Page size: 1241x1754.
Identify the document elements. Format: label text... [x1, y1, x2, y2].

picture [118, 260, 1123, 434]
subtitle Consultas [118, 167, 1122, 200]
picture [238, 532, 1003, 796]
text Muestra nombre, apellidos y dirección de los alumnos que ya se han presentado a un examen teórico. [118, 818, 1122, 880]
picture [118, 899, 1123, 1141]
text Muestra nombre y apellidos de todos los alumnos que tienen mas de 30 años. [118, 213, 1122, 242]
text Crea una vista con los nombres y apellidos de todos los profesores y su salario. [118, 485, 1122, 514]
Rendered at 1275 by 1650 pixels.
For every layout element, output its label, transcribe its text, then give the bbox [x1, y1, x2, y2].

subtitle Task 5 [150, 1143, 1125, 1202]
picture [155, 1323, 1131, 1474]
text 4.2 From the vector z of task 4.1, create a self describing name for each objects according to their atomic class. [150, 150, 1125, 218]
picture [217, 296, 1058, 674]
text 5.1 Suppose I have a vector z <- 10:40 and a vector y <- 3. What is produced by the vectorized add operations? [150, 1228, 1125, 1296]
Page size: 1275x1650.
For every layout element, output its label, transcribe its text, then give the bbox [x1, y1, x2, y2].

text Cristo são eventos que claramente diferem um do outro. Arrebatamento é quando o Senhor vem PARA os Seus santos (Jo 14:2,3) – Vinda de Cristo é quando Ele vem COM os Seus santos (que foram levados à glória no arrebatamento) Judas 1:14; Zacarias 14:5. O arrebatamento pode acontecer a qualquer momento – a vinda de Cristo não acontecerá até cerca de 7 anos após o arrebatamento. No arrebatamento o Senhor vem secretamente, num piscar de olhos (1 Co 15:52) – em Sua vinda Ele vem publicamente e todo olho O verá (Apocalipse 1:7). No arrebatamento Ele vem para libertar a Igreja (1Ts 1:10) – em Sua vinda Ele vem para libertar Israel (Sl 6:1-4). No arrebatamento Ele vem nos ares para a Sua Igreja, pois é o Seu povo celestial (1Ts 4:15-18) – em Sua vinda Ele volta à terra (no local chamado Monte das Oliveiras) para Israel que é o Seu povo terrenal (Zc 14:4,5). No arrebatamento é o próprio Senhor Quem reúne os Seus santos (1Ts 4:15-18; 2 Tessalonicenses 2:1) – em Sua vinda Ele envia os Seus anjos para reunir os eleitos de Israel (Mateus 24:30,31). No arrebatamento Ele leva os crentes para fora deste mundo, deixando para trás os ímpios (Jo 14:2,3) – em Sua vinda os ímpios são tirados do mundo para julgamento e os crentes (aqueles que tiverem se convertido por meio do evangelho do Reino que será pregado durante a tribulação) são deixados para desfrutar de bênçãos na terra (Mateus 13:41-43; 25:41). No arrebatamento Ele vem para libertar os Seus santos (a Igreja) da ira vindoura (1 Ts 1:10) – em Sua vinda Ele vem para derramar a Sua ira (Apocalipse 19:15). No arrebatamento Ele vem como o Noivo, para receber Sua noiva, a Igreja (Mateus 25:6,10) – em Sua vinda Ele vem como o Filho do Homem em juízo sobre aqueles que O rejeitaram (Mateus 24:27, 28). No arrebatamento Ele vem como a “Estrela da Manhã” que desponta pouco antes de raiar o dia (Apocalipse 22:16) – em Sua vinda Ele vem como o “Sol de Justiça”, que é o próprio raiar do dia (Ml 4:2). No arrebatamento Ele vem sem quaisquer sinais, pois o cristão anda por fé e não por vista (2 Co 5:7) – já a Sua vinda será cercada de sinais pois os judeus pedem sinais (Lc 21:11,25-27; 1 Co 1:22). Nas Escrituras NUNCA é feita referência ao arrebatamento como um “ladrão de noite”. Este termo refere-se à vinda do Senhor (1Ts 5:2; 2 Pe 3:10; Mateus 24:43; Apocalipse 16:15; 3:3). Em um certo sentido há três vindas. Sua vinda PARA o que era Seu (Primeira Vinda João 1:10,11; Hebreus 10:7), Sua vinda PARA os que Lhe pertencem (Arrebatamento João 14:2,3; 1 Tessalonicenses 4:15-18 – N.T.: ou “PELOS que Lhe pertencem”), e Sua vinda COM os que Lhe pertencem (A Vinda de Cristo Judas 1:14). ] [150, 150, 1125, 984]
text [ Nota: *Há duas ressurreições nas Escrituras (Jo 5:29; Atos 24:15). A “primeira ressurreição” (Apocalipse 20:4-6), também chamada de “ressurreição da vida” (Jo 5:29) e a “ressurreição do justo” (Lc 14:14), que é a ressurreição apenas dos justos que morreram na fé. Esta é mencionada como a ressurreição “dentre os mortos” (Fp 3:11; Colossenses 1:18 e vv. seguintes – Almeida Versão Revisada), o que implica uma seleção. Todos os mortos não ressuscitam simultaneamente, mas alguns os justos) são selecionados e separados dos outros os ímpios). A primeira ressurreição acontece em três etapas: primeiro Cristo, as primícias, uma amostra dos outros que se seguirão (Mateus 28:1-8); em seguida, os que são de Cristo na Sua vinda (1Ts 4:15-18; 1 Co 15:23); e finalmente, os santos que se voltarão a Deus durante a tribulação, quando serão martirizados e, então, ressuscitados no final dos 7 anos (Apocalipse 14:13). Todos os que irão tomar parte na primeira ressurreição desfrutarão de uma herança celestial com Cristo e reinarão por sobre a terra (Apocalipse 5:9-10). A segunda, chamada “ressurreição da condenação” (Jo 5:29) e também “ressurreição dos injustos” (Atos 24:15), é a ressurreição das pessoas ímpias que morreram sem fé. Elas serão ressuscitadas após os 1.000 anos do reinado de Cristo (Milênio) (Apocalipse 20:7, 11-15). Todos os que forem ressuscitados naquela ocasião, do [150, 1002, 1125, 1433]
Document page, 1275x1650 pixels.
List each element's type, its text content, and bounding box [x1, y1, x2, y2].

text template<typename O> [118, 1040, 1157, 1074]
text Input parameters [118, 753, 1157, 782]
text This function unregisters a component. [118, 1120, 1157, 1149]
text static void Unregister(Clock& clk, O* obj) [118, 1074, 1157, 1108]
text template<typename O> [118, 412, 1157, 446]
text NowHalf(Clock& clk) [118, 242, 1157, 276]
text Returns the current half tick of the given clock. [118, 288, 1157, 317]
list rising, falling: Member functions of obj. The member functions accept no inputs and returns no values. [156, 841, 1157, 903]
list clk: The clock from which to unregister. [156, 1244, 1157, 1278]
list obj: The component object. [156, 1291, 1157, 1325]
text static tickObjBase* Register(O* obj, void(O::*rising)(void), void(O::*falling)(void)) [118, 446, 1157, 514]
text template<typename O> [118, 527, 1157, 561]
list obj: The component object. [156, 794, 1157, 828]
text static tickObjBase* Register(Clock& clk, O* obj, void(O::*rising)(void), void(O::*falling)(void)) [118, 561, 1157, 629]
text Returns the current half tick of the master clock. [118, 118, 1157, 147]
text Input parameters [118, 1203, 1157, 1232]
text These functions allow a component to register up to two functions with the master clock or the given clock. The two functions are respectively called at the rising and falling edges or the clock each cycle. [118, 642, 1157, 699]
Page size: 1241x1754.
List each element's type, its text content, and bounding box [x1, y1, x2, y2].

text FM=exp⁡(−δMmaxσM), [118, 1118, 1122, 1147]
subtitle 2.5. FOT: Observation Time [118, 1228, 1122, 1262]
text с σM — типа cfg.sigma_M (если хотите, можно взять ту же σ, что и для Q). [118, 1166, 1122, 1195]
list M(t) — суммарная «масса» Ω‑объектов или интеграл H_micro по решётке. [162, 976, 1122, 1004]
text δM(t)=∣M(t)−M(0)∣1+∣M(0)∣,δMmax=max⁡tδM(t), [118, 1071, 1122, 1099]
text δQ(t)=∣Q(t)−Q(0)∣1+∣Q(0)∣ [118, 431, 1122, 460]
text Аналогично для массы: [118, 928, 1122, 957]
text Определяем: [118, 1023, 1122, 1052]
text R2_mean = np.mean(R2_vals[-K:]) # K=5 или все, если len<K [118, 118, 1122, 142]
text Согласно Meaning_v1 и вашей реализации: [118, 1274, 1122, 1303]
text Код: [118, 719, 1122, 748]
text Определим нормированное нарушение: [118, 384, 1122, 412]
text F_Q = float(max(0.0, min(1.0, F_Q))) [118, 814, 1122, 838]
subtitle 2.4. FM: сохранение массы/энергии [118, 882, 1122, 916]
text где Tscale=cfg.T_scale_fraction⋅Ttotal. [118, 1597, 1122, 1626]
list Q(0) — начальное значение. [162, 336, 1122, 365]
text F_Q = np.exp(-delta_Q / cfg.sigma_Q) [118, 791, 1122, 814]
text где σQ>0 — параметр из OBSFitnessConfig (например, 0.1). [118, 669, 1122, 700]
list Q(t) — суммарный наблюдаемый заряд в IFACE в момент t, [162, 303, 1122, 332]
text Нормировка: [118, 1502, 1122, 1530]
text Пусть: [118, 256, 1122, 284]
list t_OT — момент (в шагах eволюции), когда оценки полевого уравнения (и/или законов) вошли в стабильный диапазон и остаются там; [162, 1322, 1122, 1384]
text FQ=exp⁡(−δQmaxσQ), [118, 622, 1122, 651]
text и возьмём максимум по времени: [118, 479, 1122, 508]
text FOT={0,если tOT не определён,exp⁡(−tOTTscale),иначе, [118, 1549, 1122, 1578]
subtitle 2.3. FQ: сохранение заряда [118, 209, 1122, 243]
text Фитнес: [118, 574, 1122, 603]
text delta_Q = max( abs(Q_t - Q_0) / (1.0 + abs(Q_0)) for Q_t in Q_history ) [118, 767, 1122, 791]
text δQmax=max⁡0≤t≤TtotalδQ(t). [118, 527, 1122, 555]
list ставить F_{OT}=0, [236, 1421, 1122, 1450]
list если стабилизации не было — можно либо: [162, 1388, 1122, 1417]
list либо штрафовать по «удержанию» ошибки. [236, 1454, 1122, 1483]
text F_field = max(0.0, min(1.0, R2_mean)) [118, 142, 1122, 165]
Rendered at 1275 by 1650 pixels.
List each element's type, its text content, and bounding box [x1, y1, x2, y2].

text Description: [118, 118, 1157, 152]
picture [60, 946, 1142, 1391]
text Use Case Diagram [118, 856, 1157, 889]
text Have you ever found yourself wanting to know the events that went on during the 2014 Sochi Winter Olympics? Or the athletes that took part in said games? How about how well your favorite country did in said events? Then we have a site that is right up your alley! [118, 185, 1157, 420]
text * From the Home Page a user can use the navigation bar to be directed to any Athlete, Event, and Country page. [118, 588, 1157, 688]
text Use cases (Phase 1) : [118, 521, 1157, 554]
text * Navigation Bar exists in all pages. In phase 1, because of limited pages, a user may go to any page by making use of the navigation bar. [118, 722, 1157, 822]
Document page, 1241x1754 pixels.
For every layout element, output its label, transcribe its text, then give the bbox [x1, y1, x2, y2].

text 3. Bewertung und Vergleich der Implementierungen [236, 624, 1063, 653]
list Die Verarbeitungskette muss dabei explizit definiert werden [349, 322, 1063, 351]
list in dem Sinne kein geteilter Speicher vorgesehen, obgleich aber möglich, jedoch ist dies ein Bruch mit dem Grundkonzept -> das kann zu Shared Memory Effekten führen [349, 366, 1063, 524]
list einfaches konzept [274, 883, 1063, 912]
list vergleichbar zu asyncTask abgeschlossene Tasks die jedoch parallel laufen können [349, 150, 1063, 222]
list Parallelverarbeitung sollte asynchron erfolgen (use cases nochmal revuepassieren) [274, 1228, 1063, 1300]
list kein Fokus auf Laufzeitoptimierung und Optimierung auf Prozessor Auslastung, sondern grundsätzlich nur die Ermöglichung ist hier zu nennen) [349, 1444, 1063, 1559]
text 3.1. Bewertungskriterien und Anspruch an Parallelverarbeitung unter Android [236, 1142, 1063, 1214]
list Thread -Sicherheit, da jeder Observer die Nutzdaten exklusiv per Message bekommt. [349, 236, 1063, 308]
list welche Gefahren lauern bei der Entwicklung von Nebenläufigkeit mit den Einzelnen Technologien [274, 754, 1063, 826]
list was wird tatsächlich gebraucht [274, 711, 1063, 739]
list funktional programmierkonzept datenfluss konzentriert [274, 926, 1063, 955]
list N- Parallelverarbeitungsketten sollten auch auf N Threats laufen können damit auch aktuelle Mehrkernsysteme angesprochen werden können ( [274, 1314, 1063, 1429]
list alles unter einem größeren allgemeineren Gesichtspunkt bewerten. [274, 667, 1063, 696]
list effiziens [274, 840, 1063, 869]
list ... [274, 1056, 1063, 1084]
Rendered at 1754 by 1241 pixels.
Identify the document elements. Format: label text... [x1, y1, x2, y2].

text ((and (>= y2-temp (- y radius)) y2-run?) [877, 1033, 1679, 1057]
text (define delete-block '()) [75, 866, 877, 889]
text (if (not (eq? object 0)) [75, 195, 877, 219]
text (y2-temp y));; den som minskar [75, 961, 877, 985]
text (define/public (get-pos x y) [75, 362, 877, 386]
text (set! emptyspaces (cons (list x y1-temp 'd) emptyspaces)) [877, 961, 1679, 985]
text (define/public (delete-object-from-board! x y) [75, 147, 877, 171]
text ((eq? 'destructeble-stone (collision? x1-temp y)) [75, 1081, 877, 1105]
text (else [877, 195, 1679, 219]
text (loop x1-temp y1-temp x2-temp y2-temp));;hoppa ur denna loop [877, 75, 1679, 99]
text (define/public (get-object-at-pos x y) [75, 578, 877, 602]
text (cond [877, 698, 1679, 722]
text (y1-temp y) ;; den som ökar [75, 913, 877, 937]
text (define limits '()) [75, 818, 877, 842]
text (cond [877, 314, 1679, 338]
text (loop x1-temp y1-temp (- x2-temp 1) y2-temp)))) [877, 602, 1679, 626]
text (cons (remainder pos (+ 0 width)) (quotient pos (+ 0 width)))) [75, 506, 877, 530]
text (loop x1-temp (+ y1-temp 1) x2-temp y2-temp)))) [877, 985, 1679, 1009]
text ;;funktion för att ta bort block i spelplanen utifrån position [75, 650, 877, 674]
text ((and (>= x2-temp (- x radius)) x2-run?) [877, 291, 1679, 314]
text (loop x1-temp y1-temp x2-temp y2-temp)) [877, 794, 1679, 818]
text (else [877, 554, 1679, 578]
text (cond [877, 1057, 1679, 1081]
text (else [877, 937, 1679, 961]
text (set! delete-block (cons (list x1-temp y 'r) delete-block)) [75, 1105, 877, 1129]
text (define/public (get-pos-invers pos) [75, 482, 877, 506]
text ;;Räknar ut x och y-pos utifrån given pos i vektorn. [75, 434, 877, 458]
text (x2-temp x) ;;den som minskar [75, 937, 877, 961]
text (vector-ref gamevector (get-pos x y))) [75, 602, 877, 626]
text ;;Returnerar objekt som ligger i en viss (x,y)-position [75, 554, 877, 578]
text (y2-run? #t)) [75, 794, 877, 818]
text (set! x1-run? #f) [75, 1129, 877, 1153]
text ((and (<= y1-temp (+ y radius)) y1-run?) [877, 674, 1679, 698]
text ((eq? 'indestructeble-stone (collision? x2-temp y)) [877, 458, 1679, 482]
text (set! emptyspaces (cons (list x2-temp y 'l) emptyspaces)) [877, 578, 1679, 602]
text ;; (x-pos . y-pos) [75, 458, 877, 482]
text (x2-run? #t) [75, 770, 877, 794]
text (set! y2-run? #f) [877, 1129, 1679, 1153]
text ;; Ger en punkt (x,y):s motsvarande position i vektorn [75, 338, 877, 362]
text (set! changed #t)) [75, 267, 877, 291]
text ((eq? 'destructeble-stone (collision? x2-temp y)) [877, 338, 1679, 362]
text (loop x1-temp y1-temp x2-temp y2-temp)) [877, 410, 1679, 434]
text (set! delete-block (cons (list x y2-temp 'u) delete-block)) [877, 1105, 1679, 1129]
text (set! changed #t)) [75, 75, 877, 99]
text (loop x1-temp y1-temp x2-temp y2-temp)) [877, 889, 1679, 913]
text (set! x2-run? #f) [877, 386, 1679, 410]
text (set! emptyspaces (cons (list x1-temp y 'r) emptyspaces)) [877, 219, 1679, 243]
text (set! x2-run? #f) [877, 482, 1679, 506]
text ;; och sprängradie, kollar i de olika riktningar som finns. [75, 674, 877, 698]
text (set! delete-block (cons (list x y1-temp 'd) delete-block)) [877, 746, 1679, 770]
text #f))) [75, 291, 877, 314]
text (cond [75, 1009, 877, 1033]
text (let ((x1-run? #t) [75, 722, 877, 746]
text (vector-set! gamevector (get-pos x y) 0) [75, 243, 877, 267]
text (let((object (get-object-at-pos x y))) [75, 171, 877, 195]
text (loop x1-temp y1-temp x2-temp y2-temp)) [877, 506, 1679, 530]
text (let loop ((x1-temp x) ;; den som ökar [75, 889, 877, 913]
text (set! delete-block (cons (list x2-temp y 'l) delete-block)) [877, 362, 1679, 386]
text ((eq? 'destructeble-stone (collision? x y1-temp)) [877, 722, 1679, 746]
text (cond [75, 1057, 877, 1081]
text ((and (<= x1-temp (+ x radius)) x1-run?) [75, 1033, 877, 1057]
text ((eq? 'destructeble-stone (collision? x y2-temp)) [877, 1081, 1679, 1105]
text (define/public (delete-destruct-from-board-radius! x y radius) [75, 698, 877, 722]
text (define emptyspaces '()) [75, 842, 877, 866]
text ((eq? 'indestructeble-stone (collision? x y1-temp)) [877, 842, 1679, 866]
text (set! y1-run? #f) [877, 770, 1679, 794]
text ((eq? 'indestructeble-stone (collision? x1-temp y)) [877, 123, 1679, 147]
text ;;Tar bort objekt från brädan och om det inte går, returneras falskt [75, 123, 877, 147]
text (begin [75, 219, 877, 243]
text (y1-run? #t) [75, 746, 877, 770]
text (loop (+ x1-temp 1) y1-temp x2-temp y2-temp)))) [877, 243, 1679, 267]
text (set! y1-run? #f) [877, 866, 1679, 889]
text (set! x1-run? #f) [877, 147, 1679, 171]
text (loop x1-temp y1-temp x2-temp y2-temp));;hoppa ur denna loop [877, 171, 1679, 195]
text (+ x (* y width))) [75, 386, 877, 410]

+ + + + + + +

TASK DIRECTIONS:
Pull out every line of the data above that contains the string "objekt".

REPLY:
text ;;Returnerar objekt som ligger i en viss (x,y)-position [75, 554, 877, 578]
text ;;Tar bort objekt från brädan och om det inte går, returneras falskt [75, 123, 877, 147]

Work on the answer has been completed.